Given below are some tips on formatting your proposal. They help you take advantage of proposal formatting to win your proposals. By keeping these following tips in mind you can easily format your proposal and gain an advantage over the competition.
Instead of just a normal heading, use a short, descriptive heading plus a theme statement. The theme statement should be the conclusion that you want the customer to reach after reading the section. If you include the themes in your Table of Contents, you will gain the added advantage of having a Table of Contents that tells your story.
Easier to Evaluate
Where ever you can, put the text of the RFP you are responding to into your proposal. An easy way to do this is to drop in a single-cell table and give it a gray background. Put the RFP text in it at a smaller point size than the narrative text. You can also group multiple RFP requirements in a single table and respond to them collectively.
How you allocate and respond to the RFP requirements depends on the particular RFP. If you cannot include the full text of the RFP, then include paragraph numbers and keywords so the customer can easily look it up. Do what makes the most sense and will be the easiest for the customer to evaluate.
Keep It Short
Nobody wants to read more in a proposal than they have to. Keep your writing style short to the point of being terse. Say what you need to say and then end it.
The issue is not whether your proposal is long enough, it is whether you have answered all of the questions that the customer is going to have. You need to do that, but you do not need it to be one page longer than is necessary to do it. If you have said anything that does not impact the evaluation, delete it. If you have unsubstantiated claims, either delete them or substantiate them.

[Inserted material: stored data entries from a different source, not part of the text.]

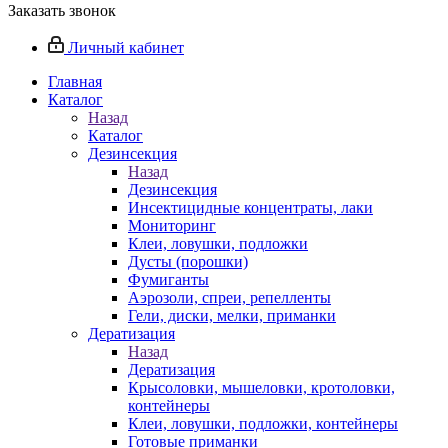
Заказать звонок
Личный кабинет
Главная
Каталог
Назад
Каталог
Дезинсекция
Назад
Дезинсекция
Инсектицидные концентраты, лаки
Мониторинг
Клеи, ловушки, подложки
Дусты (порошки)
Фумиганты
Аэрозоли, спреи, репелленты
Гели, диски, мелки, приманки
Дератизация
Назад
Дератизация
Крысоловки, мышеловки, кротоловки,
контейнеры
Клеи, ловушки, подложки, контейнеры
Готовые приманки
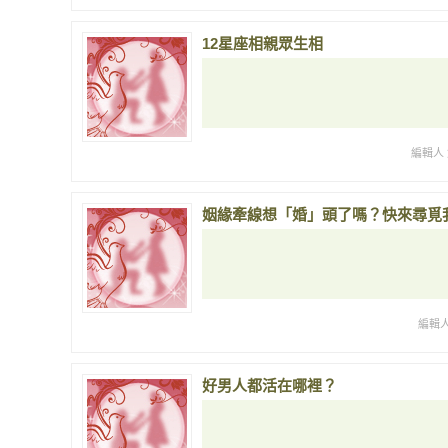
12星座相親眾生相
編輯人 
姻緣牽線想「婚」頭了嗎？快來尋覓
編輯人
好男人都活在哪裡？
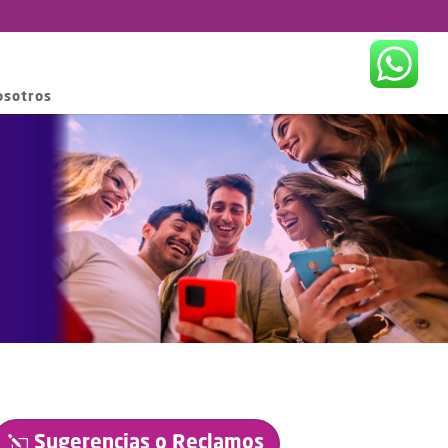
osotros
Sugerencias o Reclamos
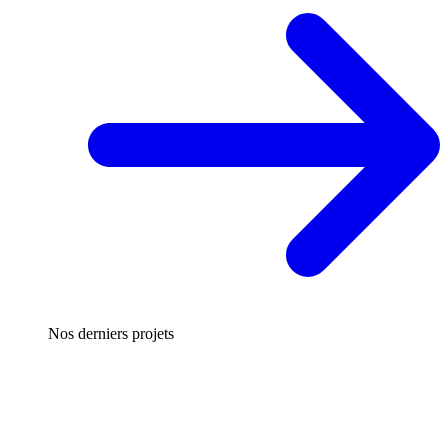
Nos derniers projets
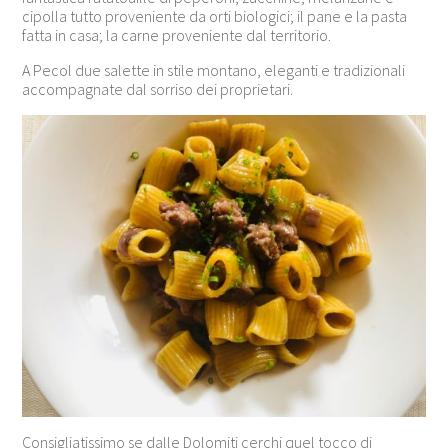
cipolla tutto proveniente da orti biologici; il pane e la pasta
fatta in casa; la carne proveniente dal territorio.
A Pecol due salette in stile montano, eleganti e tradizionali
accompagnate dal sorriso dei proprietari.
Consigliatissimo se dalle Dolomiti cerchi quel tocco di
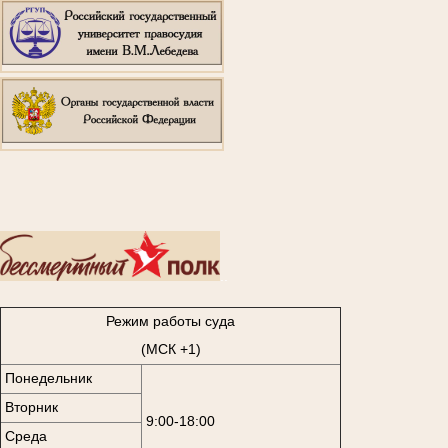
..
Режим работы суда
(МСК +1)
Понедельник
Вторник
9:00-18:00
Среда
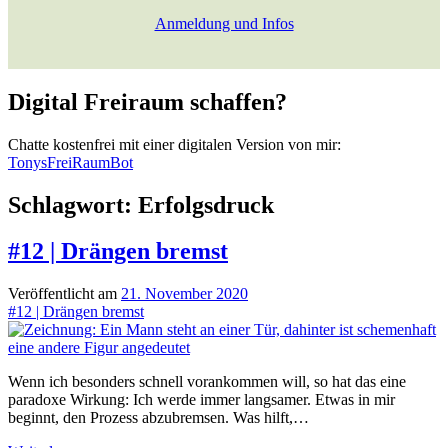
Anmeldung und Infos
Digital Freiraum schaffen?
Chatte kostenfrei mit einer digitalen Version von mir:
TonysFreiRaumBot
Schlagwort:
Erfolgsdruck
#12 | Drängen bremst
Veröffentlicht am
21. November 2020
#12 | Drängen bremst
Wenn ich besonders schnell vorankommen will, so hat das eine
paradoxe Wirkung: Ich werde immer langsamer. Etwas in mir
beginnt, den Prozess abzubremsen. Was hilft,…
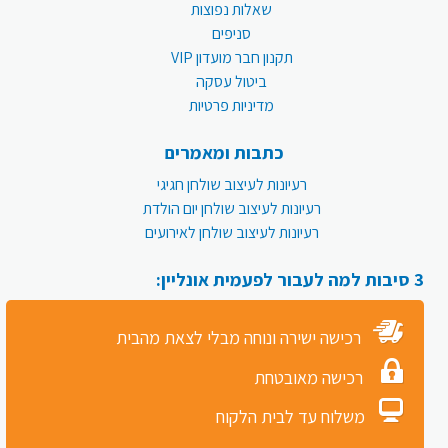
שאלות נפוצות
סניפים
תקנון חבר מועדון VIP
ביטול עסקה
מדיניות פרטיות
כתבות ומאמרים
רעיונות לעיצוב שולחן חגיגי
רעיונות לעיצוב שולחן יום הולדת
רעיונות לעיצוב שולחן לאירועים
3 סיבות למה לעבור לפעמית אונליין:
רכישה ישירה ונוחה מבלי לצאת מהבית
רכישה מאובטחת
משלוח עד לבית הלקוח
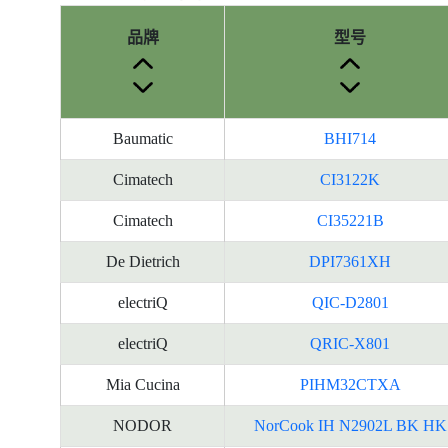
品牌
型号
Baumatic
BHI714
Cimatech
CI3122K
Cimatech
CI35221B
De Dietrich
DPI7361XH
electriQ
QIC-D2801
electriQ
QRIC-X801
Mia Cucina
PIHM32CTXA
NODOR
NorCook IH N2902L BK HK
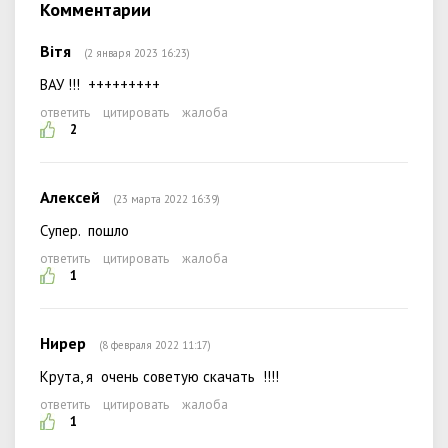
Комментарии
Вітя
(2 января 2023 16:23)
ВАУ !!! +++++++++
ответить
цитировать
жалоба
2
Алексей
(23 марта 2022 16:39)
Супер. пошло
ответить
цитировать
жалоба
1
Нирер
(8 февраля 2022 11:17)
Крута, я очень советую скачать !!!!
ответить
цитировать
жалоба
1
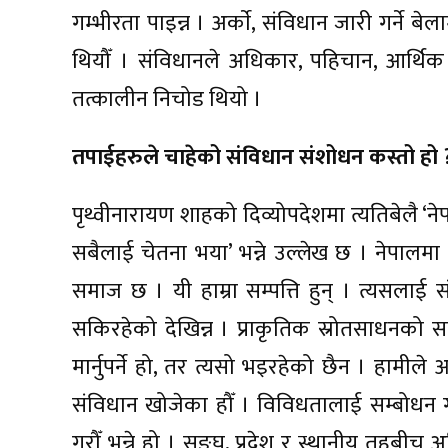
गम्भीरता पाइन्न । अर्काे, संविधान जारी गर्ने 
थियौँ । संविधानले अधिकार, पहिचान, आर्थिक सम
तत्कालीन निचोड थियो ।
तपाईहरुले चाहेको संविधान संशोधन कस्तो हो 
पृथ्वीनारायण शाहको दिव्योपदेशमा त्यतिबेलै ‘न
सबैलाई चेतना भया’ भन्ने उल्लेख छ । नेपालमा 
समाज छ । यी हाम्रा सम्पत्ति हुन् । त्यसलाई संर
सकिरहेको देखिन्न । प्राकृतिक स्रोतसाधनको स
मार्नुपर्ने हो, तर त्यसो भइरहेको छैन । हाम
संविधान खोजेका हौँ । विविधतालाई सम्बोधन ग
गरौँ भन्ने हो । सङ्घ, प्रदेश र स्थानीय तहबीच 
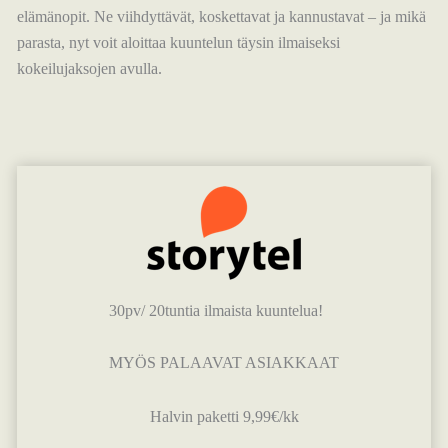
elämänopit. Ne viihdyttävät, koskettavat ja kannustavat – ja mikä
parasta, nyt voit aloittaa kuuntelun täysin ilmaiseksi
kokeilujaksojen avulla.
30pv/ 20tuntia ilmaista kuuntelua!
MYÖS PALAAVAT ASIAKKAAT
Halvin paketti 9,99€/kk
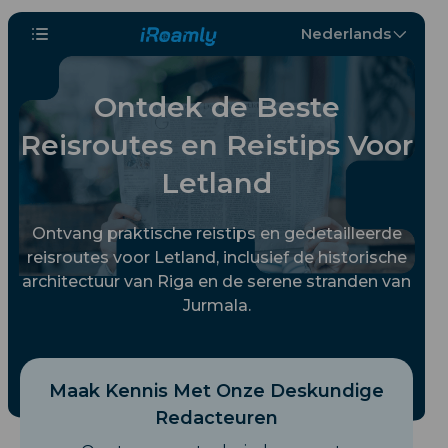
Nederlands
Ontdek de Beste
Reisroutes en Reistips Voor
Letland
Ontvang praktische reistips en gedetailleerde
reisroutes voor Letland, inclusief de historische
architectuur van Riga en de serene stranden van
Jurmala.
Maak Kennis Met Onze Deskundige
Redacteuren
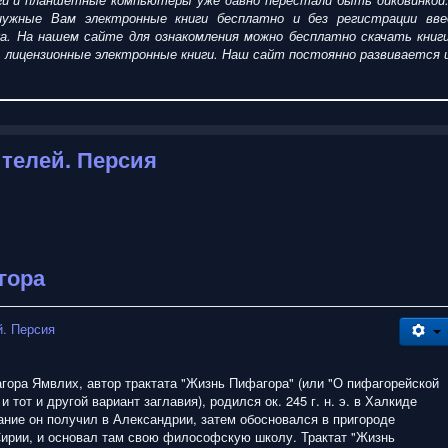
ужные Вам электронные книги бесплатно и без регистрации введ
ка. На нашем сайте для ознакомления можно
бесплатно
скачать
кни
пить лицензионные электронные книги. Наш сайт постоянно развиваетс
телей. Персия
гора
. Персия
ора Ямвлих, автор трактата "Жизнь Пифагора" (или "О пифагорейской
и тот и другой вариант заглавия), родился ок. 245 г. н. э. в Халкиде
ание он получил в Александрии, затем обосновался в пригороде
Сирии, и основал там свою философскую школу. Трактат "Жизнь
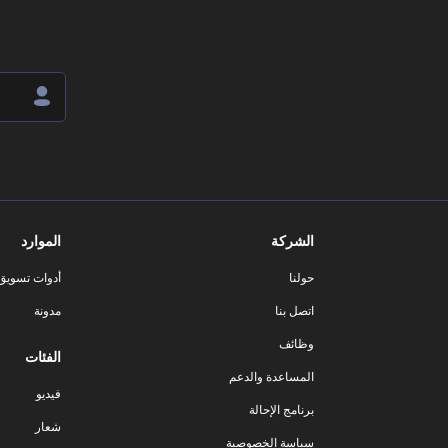
الشركة
الموارد
حولنا
أدوات تسويق ا
اتصل بنا
مدونة
وظائف
الفئات
المساعدة والدعم
فيديو
برنامج الإحالة
شعار
سياسة الخصوصية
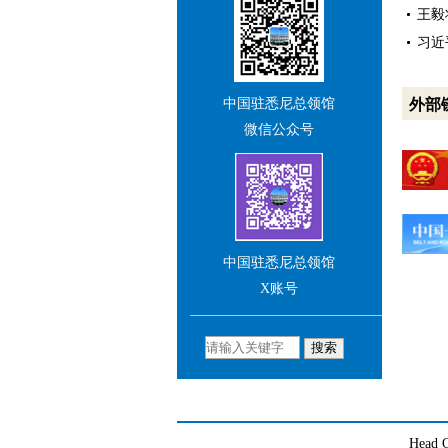
欢迎您多关注总领馆网
王毅
站及社交媒体账号，并与我
习近
们积极交流互动。
王 愚
外部
中国驻悉尼总领馆
中华人民共和国驻悉尼总领
微信公众号
事（大使衔）
中国驻悉尼总领馆
X账号
Head O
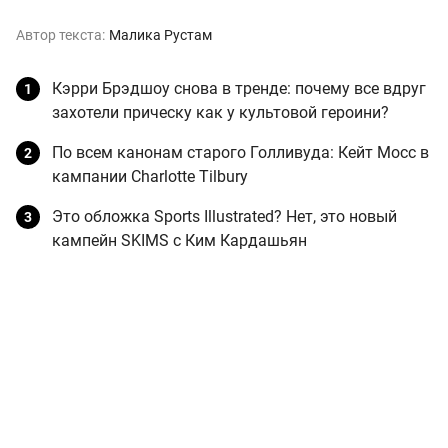
Автор текста:
Малика Рустам
Кэрри Брэдшоу снова в тренде: почему все вдруг
захотели прическу как у культовой героини?
По всем канонам старого Голливуда: Кейт Мосс в
кампании Charlotte Tilbury
Это обложка Sports Illustrated? Нет, это новый
кампейн SKIMS c Ким Кардашьян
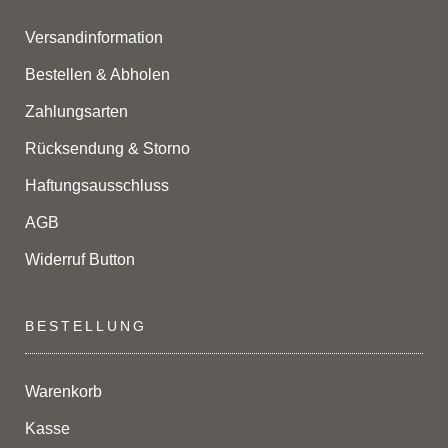
Versandinformation
Bestellen & Abholen
Zahlungsarten
Rücksendung & Storno
Haftungsausschluss
AGB
Widerruf Button
BESTELLUNG
Warenkorb
Kasse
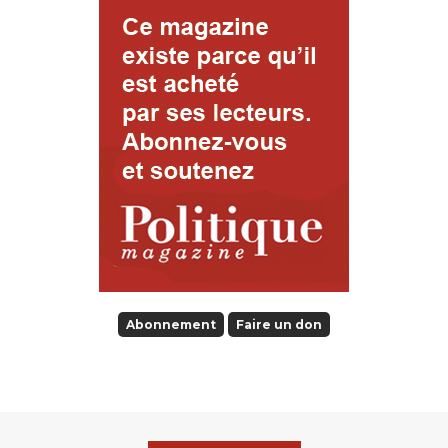
Abonnement
Faire un don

If you must provide supporting documentation, put it in an appendix. Take everything that is not part of your story and put it in an appendix. That way, those who want to read will have all the content they desire, and those who do not want to read will be more likely to get through your story before they start skipping pages.
Using your Website
Anything that could go into an appendix could go on your website instead. Just give them the links. Any proposal that includes a software component should include a link to a demo on your website. A website gives you the opportunity to exchange information in ways that cannot be done with a paper brochure or PowerPoint presentation. Take advantage of it.